Program İndirme: Makineniz hep güncel, hep “yenilikte” 

Siemens iQ500 Çamaşır ve Kurutma makinesi, güncel yeni programları kolayca indirip tek dokunuşla kullanabilirsiniz. İhtiyaç değiştikçe çamaşır makineniz de sizinle birlikte kendini güncelliyor. Siemens’in en sevilen yanlarından biri, cihazların statik kalmaması. Yani bugün aldığınız çamaşır makinesi birkaç yıl sonra bile yeni özellikler kazanabiliyor. 



Siemens Home Connect üzerinden cihaza özel yeni yıkama ve kurutma programları indirebiliyorsunuz. Mevsimsel ihtiyaçlar, moda olan yeni kumaş türleri, spor kıyafetlerin gelişmesi… Ne değişirse değişsin, makineniz hep güncel kalıyor. 

Tıpkı telefonunuza uygulama güncellemesi indirir gibi çamaşır ve kurutma makineniz de güncellemelerle değişen yaşam tarzınıza ayak uyduruyor. 

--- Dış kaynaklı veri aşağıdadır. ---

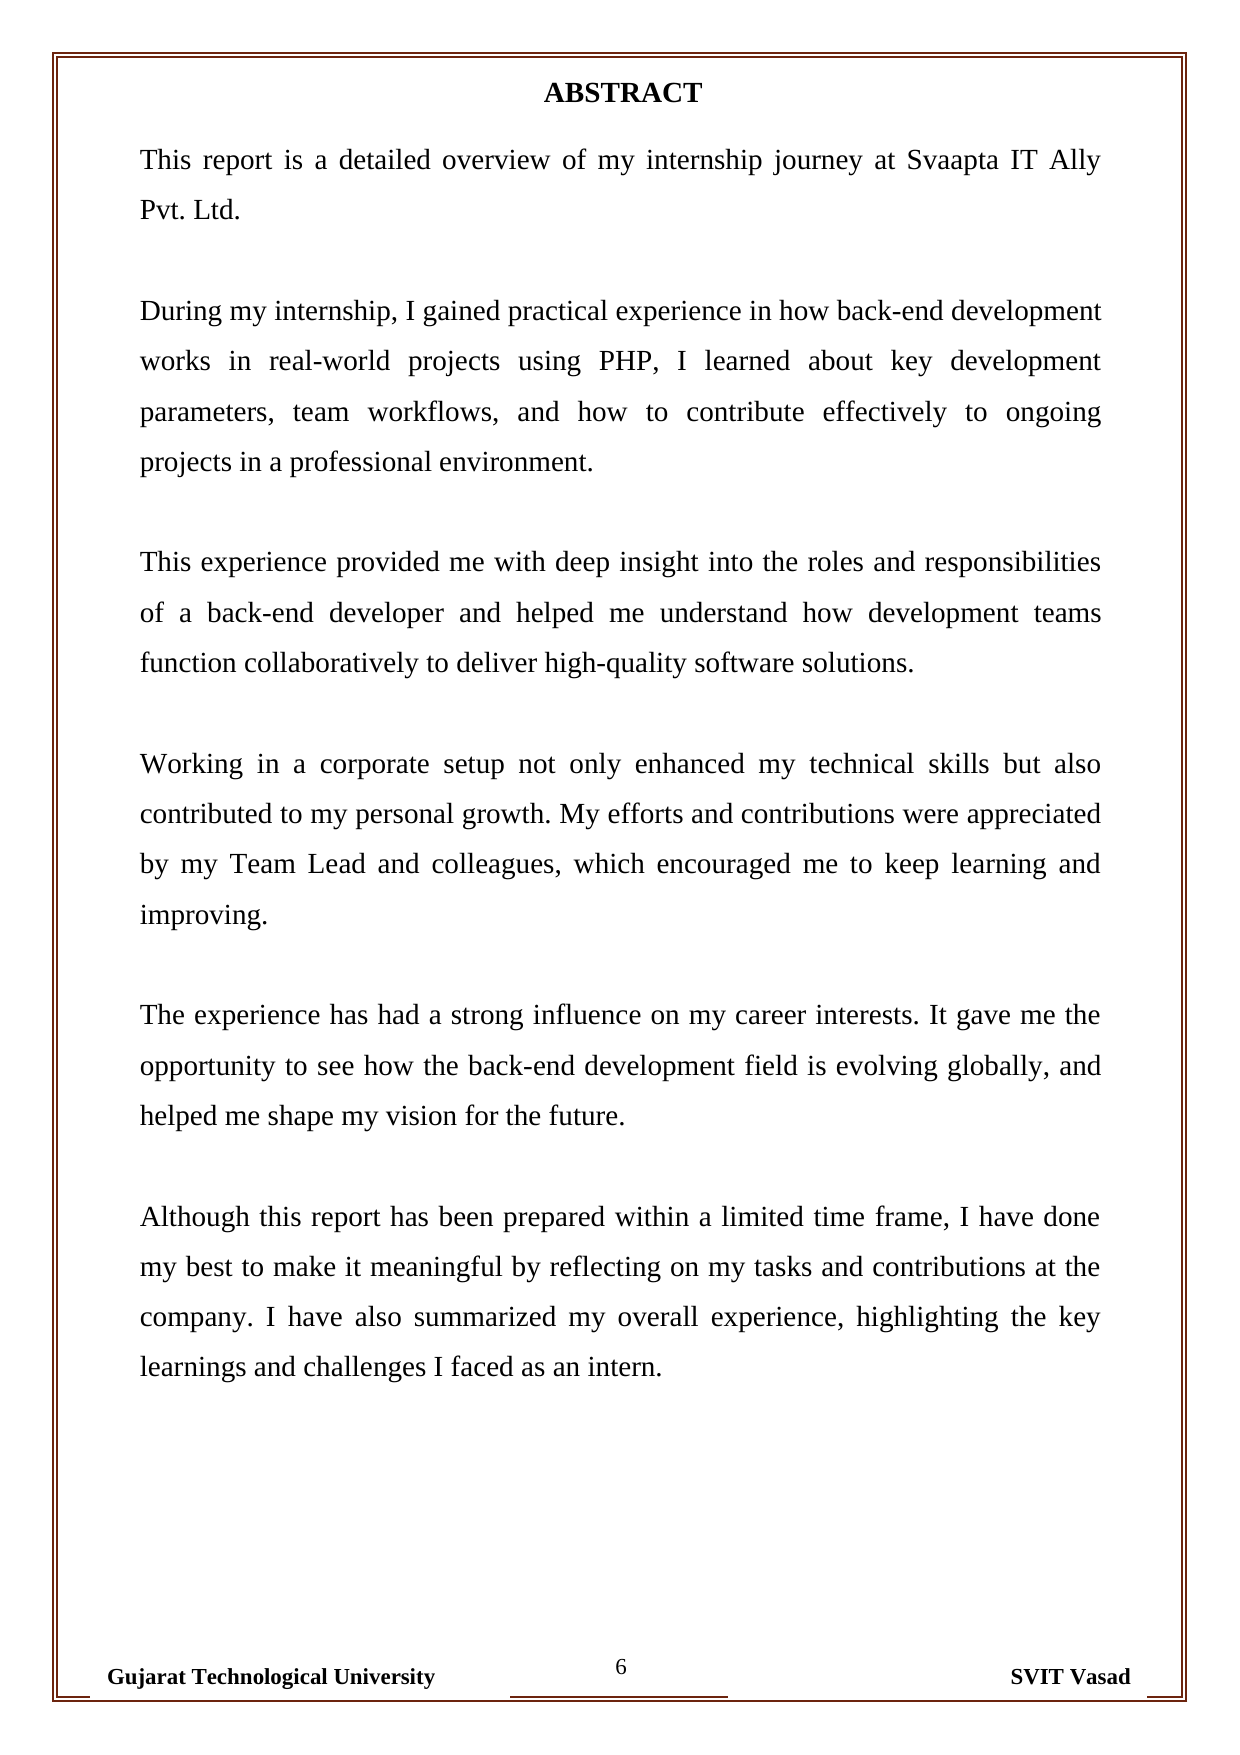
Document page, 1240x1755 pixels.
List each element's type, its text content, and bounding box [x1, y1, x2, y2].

text Although this report has been prepared within a limited time frame, I have done my best to make it meaningful by reflecting on my tasks and contributions at the company. I have also summarized my overall experience, highlighting the key learnings and challenges I faced as an intern. [139, 1199, 1102, 1383]
text Working in a corporate setup not only enhanced my technical skills but also contributed to my personal growth. My efforts and contributions were appreciated by my Team Lead and colleagues, which encouraged me to keep learning and improving. [139, 746, 1102, 930]
text ABSTRACT [139, 75, 1102, 108]
text This report is a detailed overview of my internship journey at Svaapta IT Ally Pvt. Ltd. [139, 142, 1102, 226]
text This experience provided me with deep insight into the roles and responsibilities of a back-end developer and helped me understand how development teams function collaboratively to deliver high-quality software solutions. [139, 544, 1102, 679]
text The experience has had a strong influence on my career interests. It gave me the opportunity to see how the back-end development field is evolving globally, and helped me shape my vision for the future. [139, 997, 1102, 1132]
text During my internship, I gained practical experience in how back-end development works in real-world projects using PHP, I learned about key development parameters, team workflows, and how to contribute effectively to ongoing projects in a professional environment. [139, 293, 1102, 477]
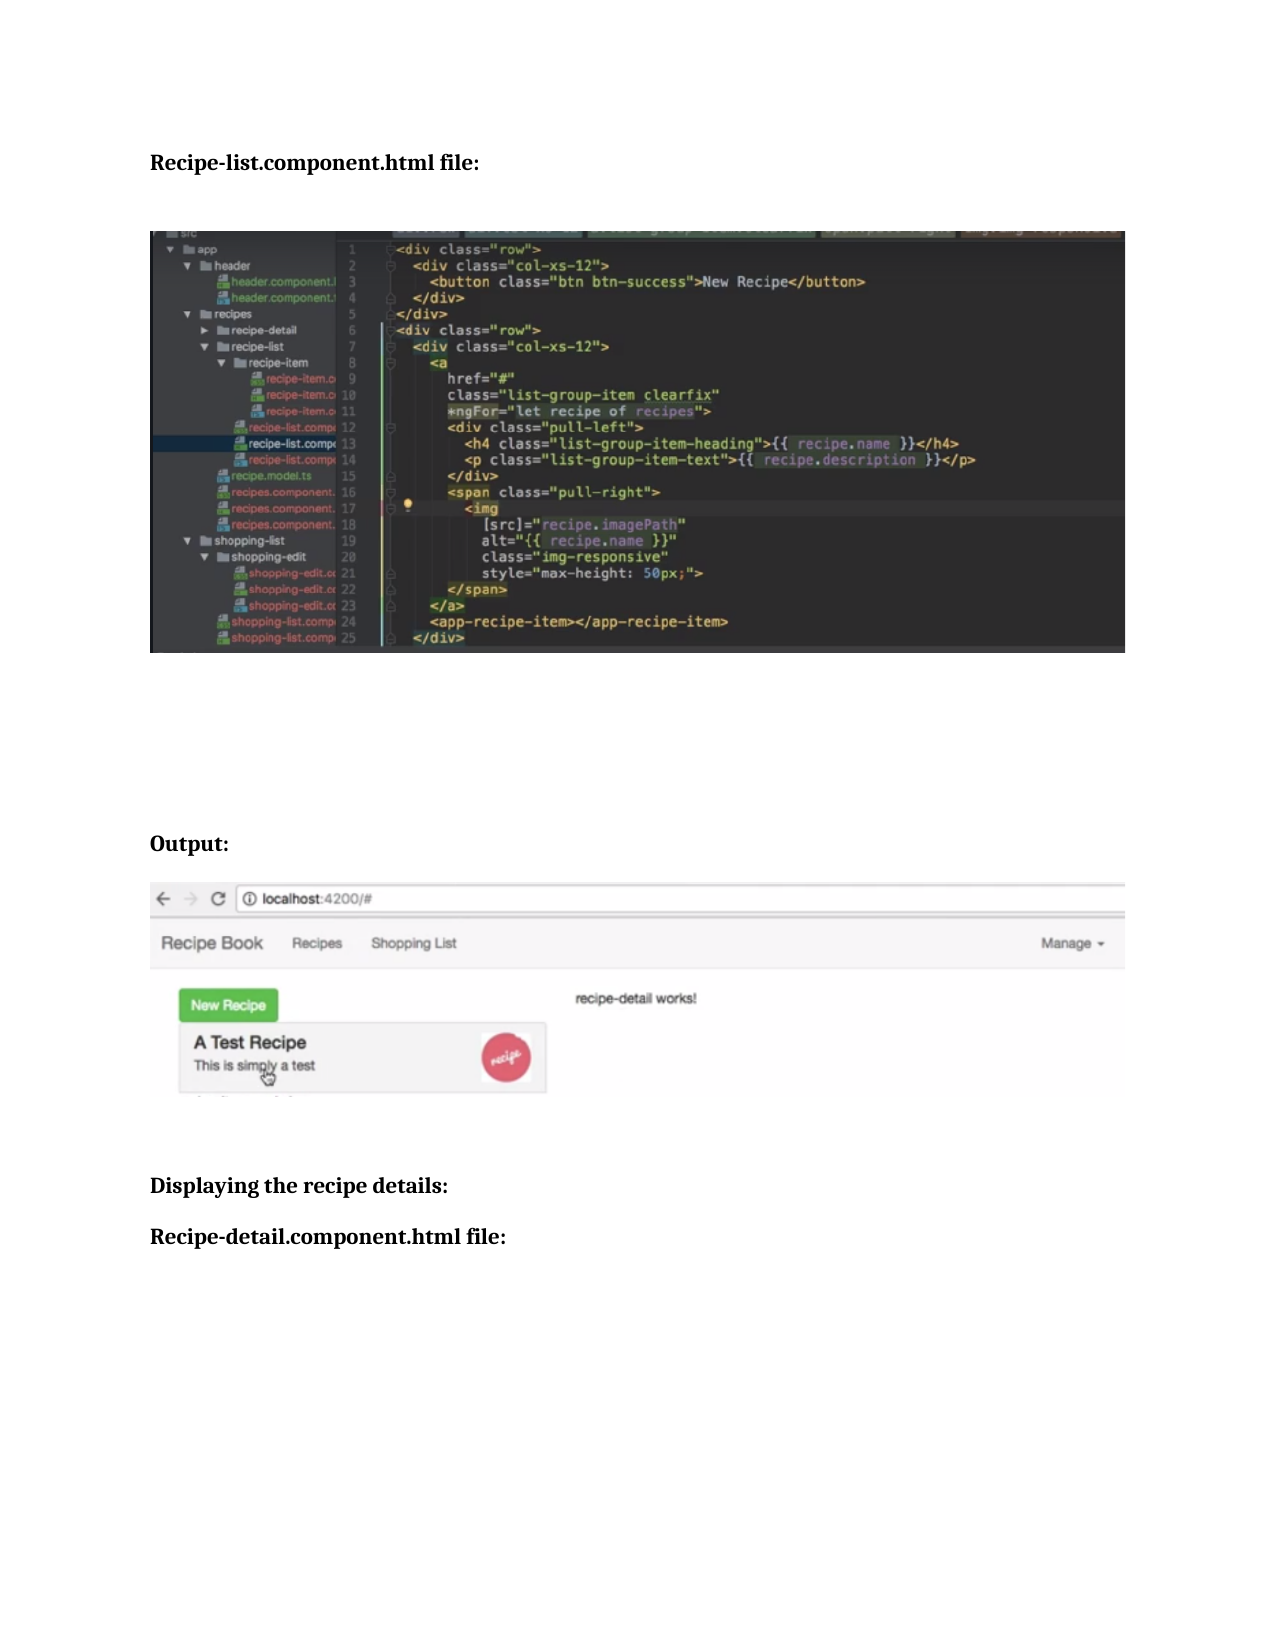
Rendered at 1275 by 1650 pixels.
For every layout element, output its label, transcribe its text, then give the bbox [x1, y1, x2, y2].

subtitle Displaying the recipe details: [150, 1173, 1125, 1199]
subtitle Recipe-list.component.html file: [150, 150, 1125, 176]
picture [150, 231, 1125, 653]
picture [150, 882, 1125, 1097]
subtitle Output: [150, 831, 1125, 857]
subtitle Recipe-detail.component.html file: [150, 1224, 1125, 1250]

Akıllı deterjan yönetimi: i-Dos ile her yıkamada doğru ölçü 

Makineyi tamamen doldurunca veya tek parça kıyafeti makineye attığınızda ne kadar deterjan koyacağınızı bilemiyor olabilirsiniz. İşte tam bu noktada i-Dos Deterjan Tarama teknolojisi devreye giriyor. Siemens Home Connect üzerinden şişelerin barkodunu okutup su sertliği ve deterjan yoğunluğunu makineye iletiyor, i-Dos ise her yıkamada doğru miktarı otomatik olarak ayarlıyor. Üstelik Siemens Home Connect uygulaması, deterjan seviyesini takip ederek deterjanınız tükenmeden önce size haber veriyor. Tek yapmanız gereken uygulamayı telefonunuza yüklemek ve çamaşır makinenizi uygulamaya bağlamak. 

stainRemoval teknolojisi: Zorlu lekelerle inatlaşmayı unutun 

Çay, yağ, makyaj, çikolata lekeleri… Gün içinde fark etmeden üzerinize bulaşan lekeler artık kâbus olmaktan çıkıyor. Siemens iQ500 çamaşır makinesi ile stainRemoval teknolojisi devreye giriyor. Tek bir dokunuşla çay, yağ, kozmetik veya günlük hayatta karşılaştığınız diğer zor lekeler için özel programları aktif edebilirsiniz. 

Siemens Home Connect uygulaması sayesinde daha fazla leke türünü ve bunlar için geliştirilmiş özel programları keşfetmek de mümkün. Yani sadece “lekeyi çıkar” demekle kalmıyor, sizin için en doğru yıkama programını da otomatik olarak öneriyor. Böylece hem lekelerle uğraşmak zorunda kalmıyor hem de giysilerinizin ömrünü koruyorsunuz. 

Artık çocuğunuza yemek yedirirken dökülen yemek lekeleri, kahve kazaları ya da mutfakta sıçrayan yağ lekeleri sizi endişelendirmiyor. stainRemoval, günlük hayatın getirdiği küçük sürprizlere karşı en güvenilir yardımcınız oluyor. 

Siemens iQ500 çamaşır ve kurutma makineleri, artık sadece kıyafetlerinizi temizleyen makineler değil; size zaman, konfor ve güven veren akıllı iş ortaklarınızdır. Ütüye harcadığınız vakti kendinize ayırın, lekelerle uğraşmayı unutun ve teknolojinin yaşam alanınıza uyumunun keyfini yaşayın.

*Bu yazı Siemens’in katkılarıyla hazırlanmıştır.